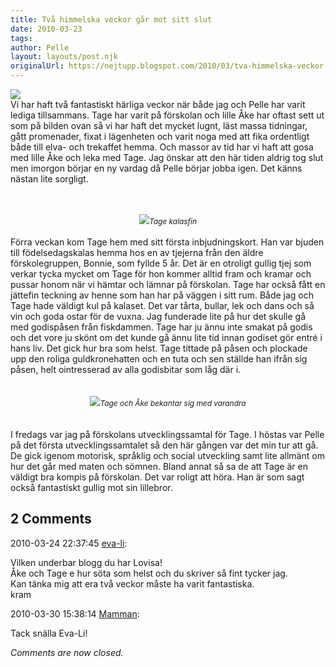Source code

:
 ```yaml
---
title: Två himmelska veckor går mot sitt slut
date: 2010-03-23
tags: 	
author: Pelle
layout: layouts/post.njk
originalUrl: https://nejtupp.blogspot.com/2010/03/tva-himmelska-veckor-gar-mot-sitt-slut.html
---
```


<img src="../../../../img/Andra+veckan+hemma-_MG_0942.jpg"><br>Vi har haft två fantastiskt härliga veckor när både jag och Pelle har varit lediga tillsammans. Tage har varit på förskolan och lille Åke har oftast sett ut som på bilden ovan så vi har haft det mycket lugnt, läst massa tidningar, gått promenader, fixat i lägenheten och varit noga med att fika ordentligt både till elva- och trekaffet hemma. Och massor av tid har vi haft att gosa med lille Åke och leka med Tage. Jag önskar att den här tiden aldrig tog slut men imorgon börjar en ny vardag då Pelle börjar jobba igen. Det känns nästan lite sorgligt.<br><br><br><div style="text-align: center;"><img src="../../../../img/Andra+veckan+hemma-_MG_0782.jpg"><span style="font-size:85%;"><span style="font-style: italic;">Tage kalasfin</span><br></span></div><br>Förra veckan kom Tage hem med sitt första inbjudningskort. Han var bjuden till födelsedagskalas hemma hos en av tjejerna från den äldre förskolegruppen, Bonnie, som fyllde 5 år. Det är en otroligt gullig tjej som verkar tycka mycket om Tage för hon kommer alltid fram och kramar och pussar honom när vi hämtar och lämnar på förskolan. Tage har också fått en jättefin teckning av henne som han har på väggen i sitt rum. Både jag och Tage hade väldigt kul på kalaset. Det var tårta, bullar, lek och dans och så vin och goda ostar för de vuxna. Jag funderade lite på hur det skulle gå med godispåsen från fiskdammen. Tage har ju ännu inte smakat på godis och det vore ju skönt om det kunde gå ännu lite tid innan godiset gör entré i hans liv. Det gick hur bra som helst. Tage tittade på påsen och plockade upp den roliga guldkronehatten och en tuta och sen ställde han ifrån sig påsen, helt ointresserad av alla godisbitar som låg där i.<br><br><br><div style="text-align: center;"><img src="../../../../img/Andra+veckan+hemma-_MG_0965.jpg"><span style="font-size:85%;"><span style="font-style: italic;">Tage och Åke bekantar sig med varandra</span></span><br><br><br><div style="text-align: left;">I fredags var jag på förskolans utvecklingssamtal för Tage. I höstas var Pelle på det första utvecklingssamtalet så den här gången var det min tur att gå. De gick igenom motorisk, språklig och social utveckling samt lite allmänt om hur det går med maten och sömnen. Bland annat så sa de att Tage är en väldigt bra kompis på förskolan. Det var roligt att höra. Han är som sagt också fantastiskt gullig mot sin lillebror.<br></div></div>

<div class="comments">
	<div class="comments-header"><h2>2 Comments</h2></div>
	<div class="comments-body">
			<div class="comment" id="comment-6503164600534092210">
				<p class="comment-header">
					<date datetime="2010-03-24T22:37:45.512+01:00">2010-03-24 22:37:45</date> 
					<a href="undefined" rel="nofollow">eva-li</a>:
				</p>
				<div class="comment-content"><p>Vilken underbar blogg du har Lovisa!<br /> Åke och Tage e hur söta som helst och du skriver så fint tycker jag.<br />Kan tänka mig att era två veckor måste ha varit fantastiska.<br />kram</p></div>
				<div class="comment-footer"></div>
			</div>
			<div class="comment" id="comment-893321556376148489">
				<p class="comment-header">
					<date datetime="2010-03-30T15:38:14.025+02:00">2010-03-30 15:38:14</date> 
					<a href="https://www.blogger.com/profile/15863123892860534613" rel="nofollow">Mamman</a>:
				</p>
				<div class="comment-content"><p>Tack snälla Eva-Li!</p></div>
				<div class="comment-footer"></div>
			</div></div>
	<p class="comments-footer"><em>Comments are now closed.</em></p>
</div>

------------

Wherever the word "date" turns up in a line of the entries above, copy that line.

date: 2010-03-23
					<date datetime="2010-03-24T22:37:45.512+01:00">2010-03-24 22:37:45</date> 
					<date datetime="2010-03-30T15:38:14.025+02:00">2010-03-30 15:38:14</date> 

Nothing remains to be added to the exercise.